Seminar
Structuring Sound and Vibration by Metastructures
Speaker
Prof. Badreddine Assouar
Institut Jean Lamour,
Université de Lorraine,
CNRS, Nancy, France
Date & Time
Monday, 30 June 2025
6:30 am
Venue
Room 734/35, Haking Wong Building
Abstract:
The ability to control, manipulate and structure sound and vibration with precision has long been a central goal in acoustics and mechanical engineering. Recent advances in the design of metastructures, engineered architectures with tailored wavelength or subwavelength features, have opened new frontiers in this pursuit. These structures enable unprecedented control over wave propagation, reflection, absorption, transmission and localization, far beyond the limits of conventional materials. By structuring matter at different scales, metastructures offer a versatile platform for reimagining how we interact with acoustic and vibrational energy, with implications spanning from noise mitigation to vibration isolation, sensing and energy harvesting.
In this general seminar, I will present an overview of recent research developments in the field of acoustic and elastic metastructures, with a focus on how these architected materials can be used to structure and control sound and vibrations. By leveraging the physics of special resonances, wave interference and hybridization, and symmetry-breaking, metastructures enable functionalities such as wave steering, focusing, isolation, and absorption, all within compact, lightweight platforms.
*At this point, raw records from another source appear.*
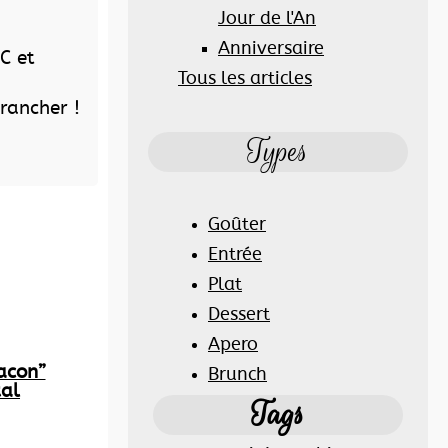
Jour de l'An
Anniversaire
C et
Tous les articles
rancher !
Types
Goûter
Entrée
Plat
Dessert
Apero
acon”
Brunch
tal
Tags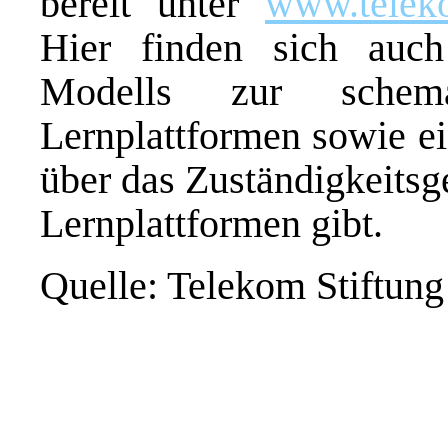
bereit unter
www.teleko
Hier finden sich auch
Modells zur schema
Lernplattformen sowie ei
über das Zuständigkeitsg
Lernplattformen gibt.
Quelle: Telekom Stiftung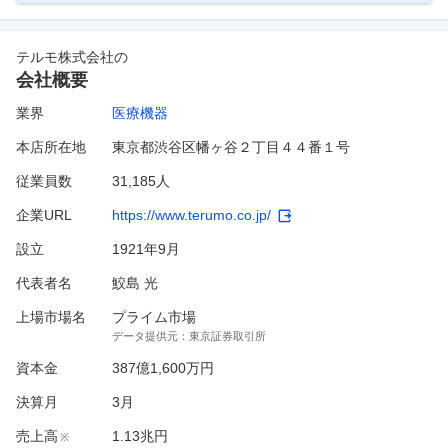
テルモ株式会社
の
会社概要
業界
医療機器
本店所在地
東京都渋谷区幡ヶ谷２丁目４４番１号
従業員数
31,185人
企業URL
https://www.terumo.co.jp/
設立
1921年9月
代表者名
鮫島 光
上場市場名
プライム市場
データ提供元：
東京証券取引所
資本金
387億1,600万円
決算月
3
月
売上高
1.13兆円
※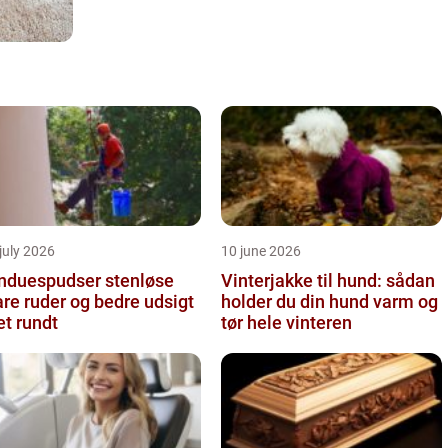
july 2026
10 june 2026
nduespudser stenløse
Vinterjakke til hund: sådan
are ruder og bedre udsigt
holder du din hund varm og
et rundt
tør hele vinteren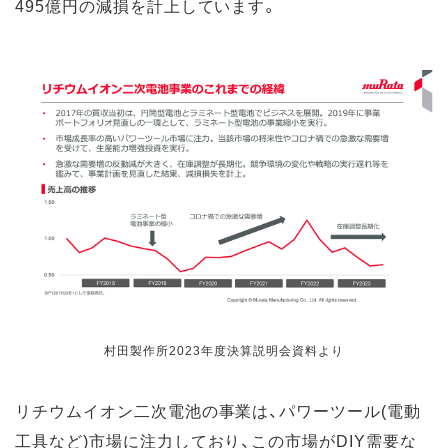
495億円の減損を計上しています。
村田製作所2023年度決算説明会資料より
リチウムイオン二次電池の事業は、パワーツール(電動
工具など)市場に注力しており、この市場がDIY需要な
More specifically, in the first part of this seminar, I will discuss recent advances in the concept of elastic Bound states In the Continuum (BICs), an intriguing class of modes that remain perfectly localized despite coexisting with a continuum of radiative states. These BICs offer a powerful mechanism for achieving infinite quality factor resonances, which are particularly promising for enhancing sound and vibration absorption and for developing highly sensitive sensors.
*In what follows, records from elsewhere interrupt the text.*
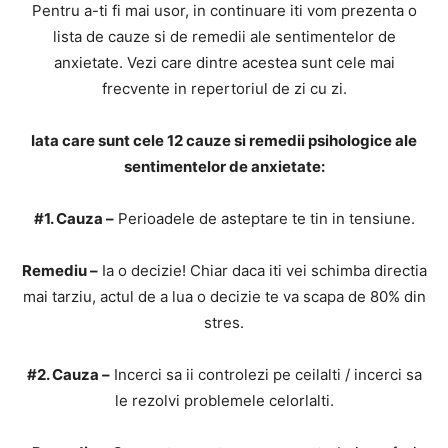
Pentru a-ti fi mai usor, in continuare iti vom prezenta o
lista de cauze si de remedii ale sentimentelor de
anxietate. Vezi care dintre acestea sunt cele mai
frecvente in repertoriul de zi cu zi.
Iata care sunt cele 12 cauze si remedii psihologice ale
sentimentelor de anxietate:
#1. Cauza –
Perioadele de asteptare te tin in tensiune.
Remediu –
Ia o decizie! Chiar daca iti vei schimba directia
mai tarziu, actul de a lua o decizie te va scapa de 80% din
stres.
#2. Cauza –
Incerci sa ii controlezi pe ceilalti / incerci sa
le rezolvi problemele celorlalti.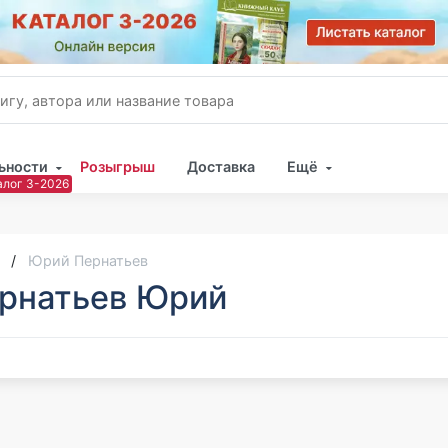
ьности
Розыгрыш
Доставка
Ещё
Имя
Пар
Юрий Пернатьев
рнатьев Юрий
In the second part of the seminar, I will introduce the emerging concept of phononic skyrmions, topologically nontrivial configurations in elastic fields that mimic their magnetic counterparts. These phononic structures open exciting opportunities for encoding and transporting vibrational information in robust, reconfigurable ways, potentially paving the way for the applications related, for example, to acoustofluidics and microfluidics.
Biography:
Professor Badreddine Assouar received his PhD degree in Materials Physics from Nancy University in France in 2001. In 2002, he became a Research Scientist at “Centre National de la Recherche Scientifique (CNRS)” in France. He obtained his habilitation to supervise research (HDR) in 2007 and became a Research Professor. In 2010, he joined Georgia Institute of Technology in USA as visiting Professor, where he spent 2 years, developing researches on metamaterials. He afterwards founded the “Acoustics Metamaterials and Phononics” group at the University of Lorraine where he is developing researches on acoustic/elastic metamaterials, metasurfaces, phononics and wave physics. He is currently a Director of Research at the CNRS, and since 2021 the Director of the LabCom MOLIERE, a joint industrial-academic research unit focused on innovative functional materials for aeronautics. In 2024, Prof. Assouar has been elected a Fellow of the European Academy of Sciences. He is also serving as Associate Editor with Physical Review Applied since 2019.
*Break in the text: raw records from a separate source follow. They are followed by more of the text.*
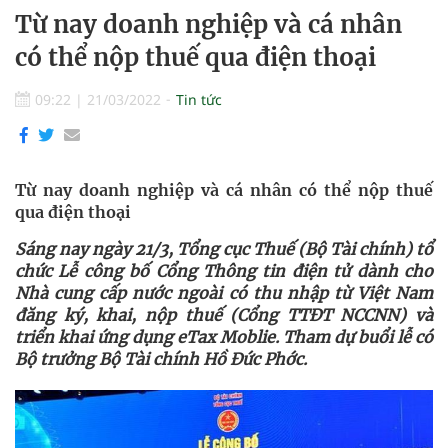
Từ nay doanh nghiệp và cá nhân
có thể nộp thuế qua điện thoại
09:22
|
21/03/2022
Tin tức
Từ nay doanh nghiệp và cá nhân có thể nộp thuế
qua điện thoại
Sáng nay ngày 21/3, Tổng cục Thuế (Bộ Tài chính) tổ
chức Lễ công bố Cổng Thông tin điện tử dành cho
Nhà cung cấp nước ngoài có thu nhập từ Việt Nam
đăng ký, khai, nộp thuế (Cổng TTĐT NCCNN) và
triển khai ứng dụng eTax Moblie.
Tham dự buổi lễ có
Bộ trưởng Bộ Tài chính Hồ Đức Phớc.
Professor Assouar is author or co-author of more than 165 international peer reviewed publications, in leading international journals including, Phys. Rev. Lett., Nature Review Materials, Advanced Materials, Nature Communications, Science Advances, Phys. Rev. Applied …, and more than 50 invited talks and keynotes over the world. This has led to highly recognition of his works and achievements over the past 20 years, as indicated by the high citations rate his works has collected (11000 citations, and h-index of 59).